What is the Significant Figures Counter?
The Significant Figures Counter tells you exactly how many significant figures (often shortened to "sig figs") a number contains and lists which individual digits are significant. Significant figures express the precision of a measurement - they are the digits that carry real, reliable information. This tool works for whole numbers, decimals, numbers written in scientific notation (like \(3.5 \times 10^3\)), and e-notation (like 3.5e3).
How to use it
Type any number into the input box and submit. You can include a decimal point, a leading minus or plus sign (it is ignored for counting), and scientific or e-notation. To force a trailing zero to be counted as the last significant figure without a decimal point, wrap that zero in square brackets to mark an overline, for example 788[0]0. The tool returns the total count and the ordered list of significant digits.

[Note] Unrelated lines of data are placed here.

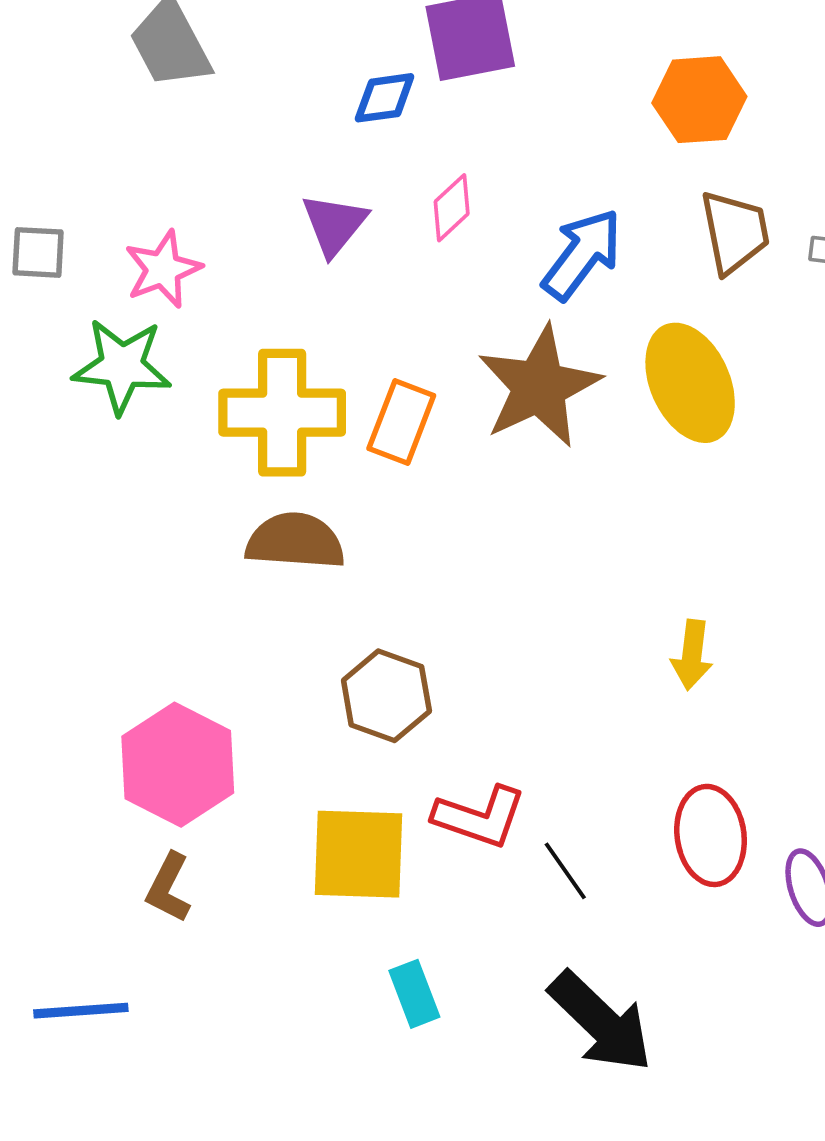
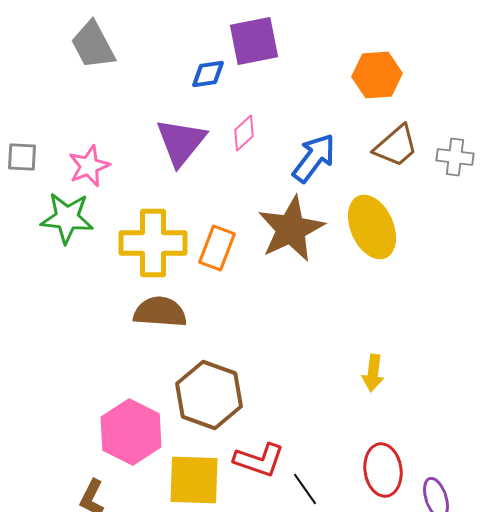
purple triangle: (334, 224) -> (181, 142), size x1.4
brown trapezoid: (735, 232) -> (396, 146), turned 60
brown hexagon: (386, 696) -> (209, 395), size x1.4
pink hexagon: (178, 765) -> (131, 432), moved

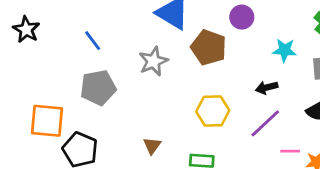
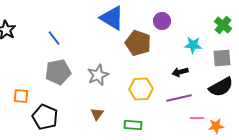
gray star: (153, 61) -> (98, 75), moved
orange square: (47, 121) -> (21, 96), size x0.6
purple line: (265, 123) -> (179, 98), turned 30

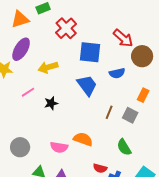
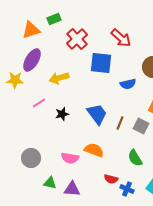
red arrow: (123, 38) -> (121, 38), moved
blue trapezoid: (87, 85) -> (97, 114), moved

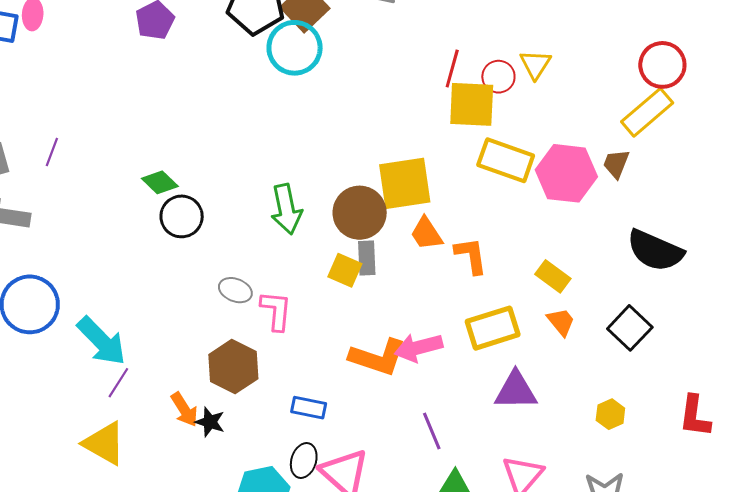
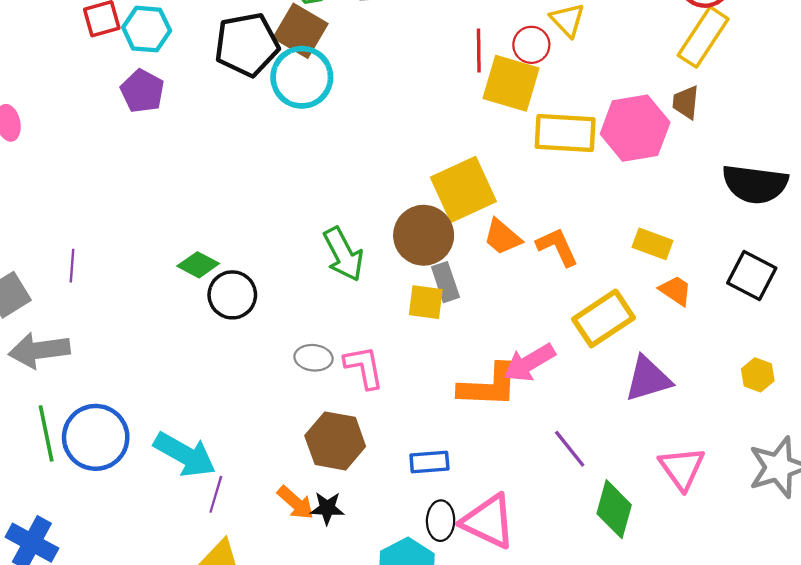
yellow square: (472, 104) -> (511, 83), turned 30

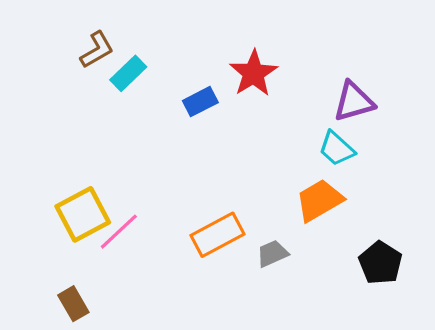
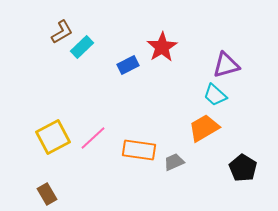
pink line: (119, 232) -> (93, 138), moved
orange rectangle: (218, 235) -> (139, 150), turned 36

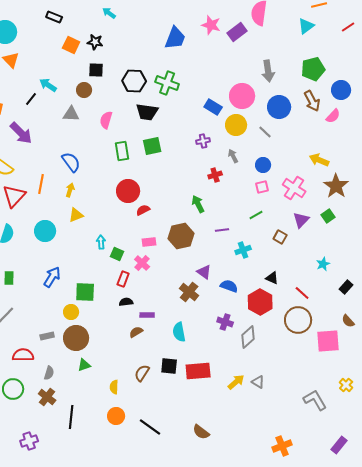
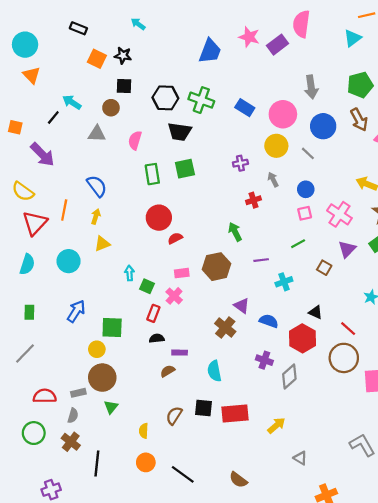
blue rectangle: (213, 107) -> (245, 108), moved
gray rectangle: (47, 336) -> (78, 393), moved
green triangle: (84, 365) -> (111, 407), turned -32
gray triangle: (258, 382) -> (300, 458), moved

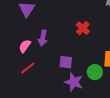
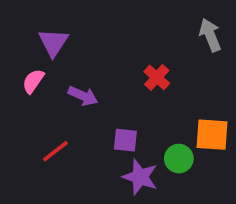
purple arrow: (43, 38) -> (83, 96), turned -77
pink semicircle: (25, 46) -> (33, 81), moved

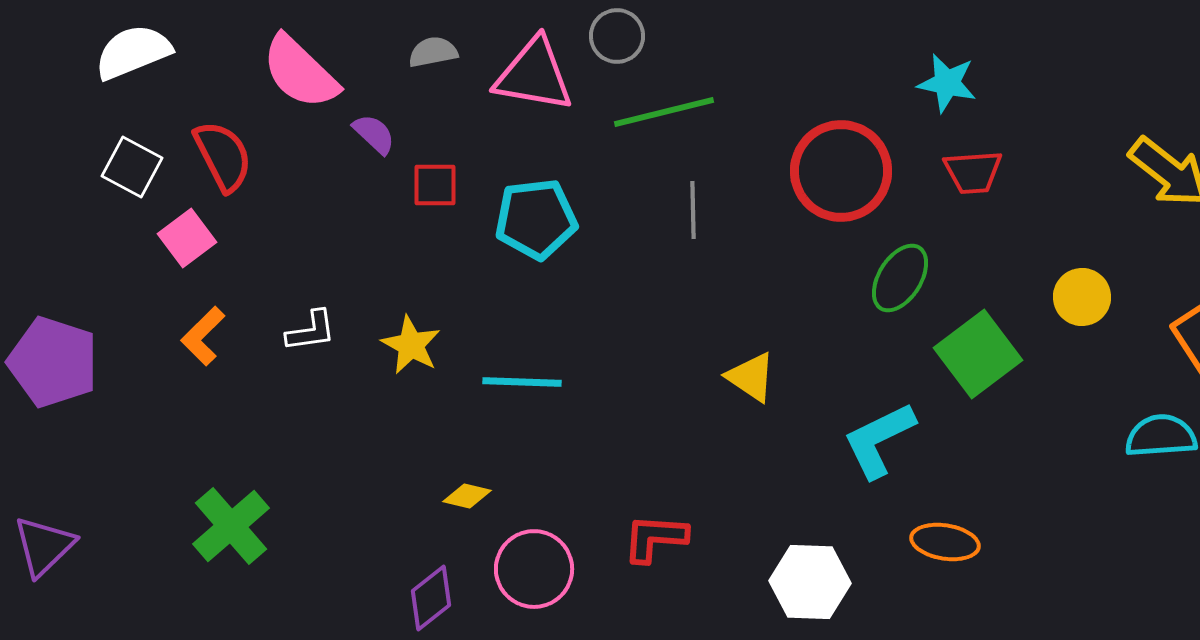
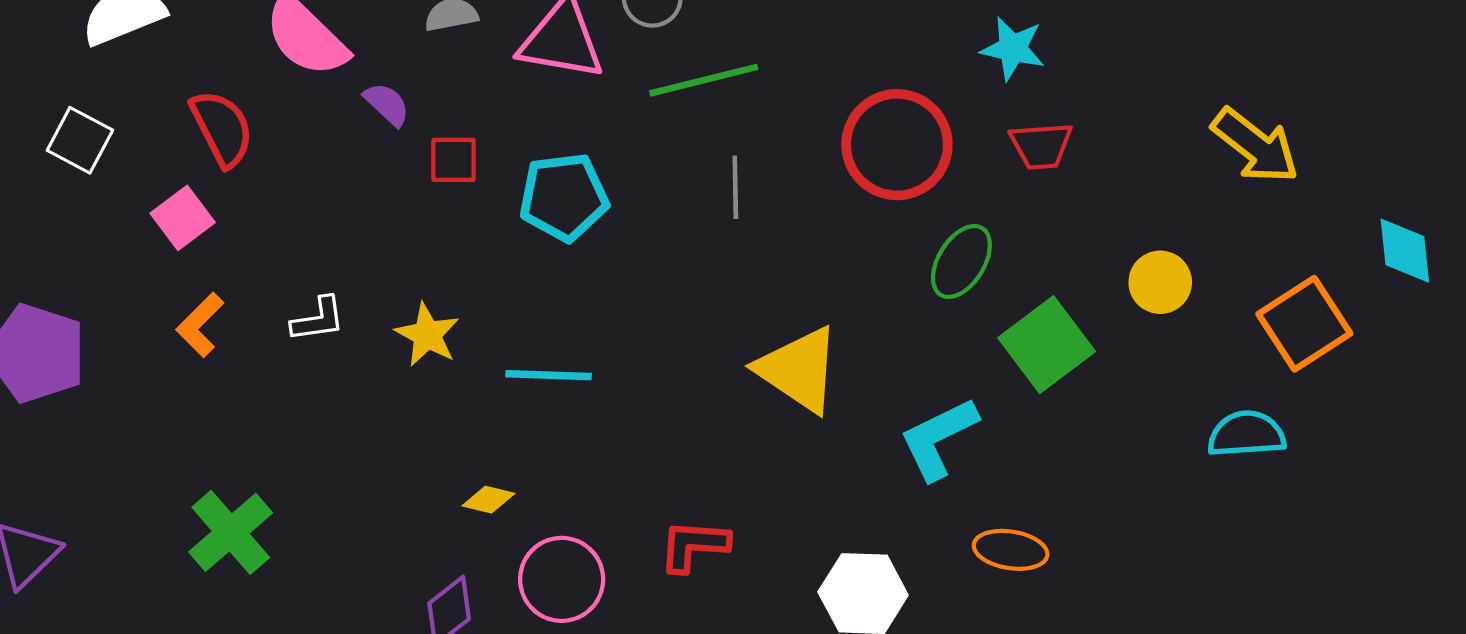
white square: (132, 167) -> (80, 140), moved
yellow triangle: (751, 377) -> (799, 370), size x1.6

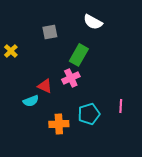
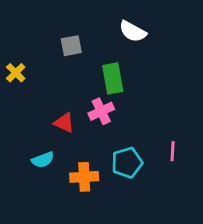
green rectangle: (79, 55) -> (113, 78), turned -40
cyan semicircle: (31, 101) -> (43, 160), moved

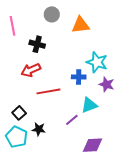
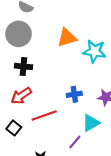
gray circle: (52, 14) -> (19, 34), moved, size x1.5
cyan star: (97, 62) -> (94, 51), moved
black square: (19, 113) -> (14, 128), moved

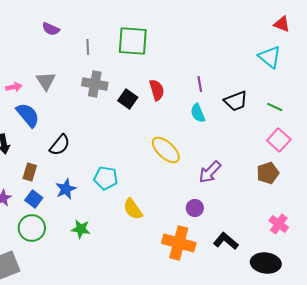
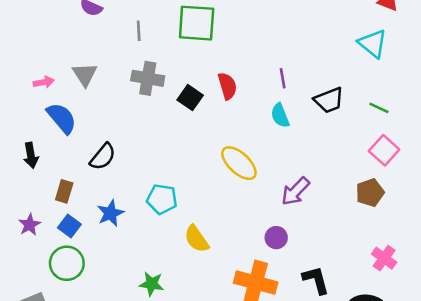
green star: (81, 229) -> (152, 284), moved
black L-shape: (226, 241) -> (316, 280), turned 35

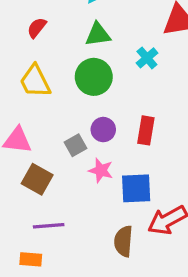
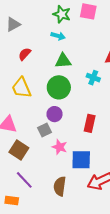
cyan cross: (147, 58) -> (93, 78), turned -32
purple circle: (103, 130) -> (55, 114), moved
purple line: (49, 226) -> (24, 180), turned 48
brown semicircle: (123, 241) -> (60, 186), moved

$$\text{Sig Figs} = \operatorname{count}\Big(\text{Number}\Big)$$The rules explained
R1 Every non-zero digit (1-9) is always significant. R2 Any zero between two significant digits is significant (e.g. 5200.38 has 6 sig figs). R3 Leading zeros are never significant (0.007 has only 1). R4 Trailing zeros are significant only when a decimal point is present (380.0 has 4, but 78800 has only 3). R5 An overlined trailing zero is treated as the last significant figure even without a decimal point. In any notation only the mantissa is examined - the power of ten never adds sig figs.
Worked example
Take 35.0056. The digits are 3, 5, 0, 0, 5, 6 and a decimal point is present. The first non-zero digit is 3 and the last is 6, so every digit between them - including the two interior zeros - is significant. The result is 6 significant figures: 3, 5, 0, 0, 5, 6.
$$\text{Sig Figs} = \operatorname{count}\Big(\text{significant digits of }\;35.0056\Big) = 6$$
FAQ
Why does 78800 only have 3 sig figs but 78800. has 5? Without a decimal point, trailing zeros are ambiguous and treated as placeholders. Adding a trailing decimal point declares them measured and therefore significant.
Does the exponent in 3.5e3 count? No. Only the mantissa (\(3.5\)) is examined, giving 2 sig figs. The power of ten is just scale.
What about leading zeros like 0.007? Leading zeros only position the decimal point; they are never significant, so 0.007 has just 1 sig fig.